Cependant, elle ne perdit pas le monstre du regard – Jamais ! – et chercha rapidement comment s’en débarrasser. C’est ce moment que Joe Mendez choisit pour entrer en scène. De son cri de guerre, prévenant Camille, elle courut dans le dos de l’ennemi, et ce dernier, alerté, se retourna de surprise. Starker en profita et sauta sur le dos de l’adversaire. À nouveau prise de court, la grand-mère se tortilla pour la faire tomber, mais les jambes et bras étaient bien positionnés. Elle tenta de placer le trou noir qu’était censé représenter la bouche devant son visage, mais malgré le peu de centimètre qui les séparait, Camille ne vacilla pas une fois.

Proche de quelques foulées, Joe prit une dernière grande enjambée et sauta. D’une facilité extrême, la tête du monstre sembla se disloquer en un craquement d’os annonçant sa fin. Joe, suite à son magnifique et très bien réussit kick à coup de pied retourné, tomba sur le sol avec une grâce et une légèreté que notre soldate lui avait toujours envié.

- On passe aux choses sérieuses, si j’comprends bien ! souffla Mendez.

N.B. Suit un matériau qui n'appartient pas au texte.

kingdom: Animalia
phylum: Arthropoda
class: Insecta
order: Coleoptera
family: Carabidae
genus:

- J’en ai tellement envie ! s’exclama Starker. Ça m’manquait de n’pas faire d’corps à corps. Seul inconvénient, voir son intérieur de si près, rajouta-t-elle désignant le monstre mort, c’était tellement…

Camille frissonna.

- J’avais l’impression d’tomber ‘dans ! finit-elle par dire.

- Camille, c’est pas qu’tes histoires m’ennuient, mais j’propose d’y aller. Il doit en rester une vingtaine.

- C’est tout ?! Pfff, pas marrant…

Joe rigola et elles repartirent.

Ne restait plus qu’à trouver le dernier membre de leur groupe, et voilà qu’en quelques minutes – le temps de trouver tous les monstres restants – ce magasin ne serait plus qu’un vulgaire tas de vêtements. Peut-être même, si le plan était affiché jusqu’au bout, un amas de ferrailles, de débris et de poussière.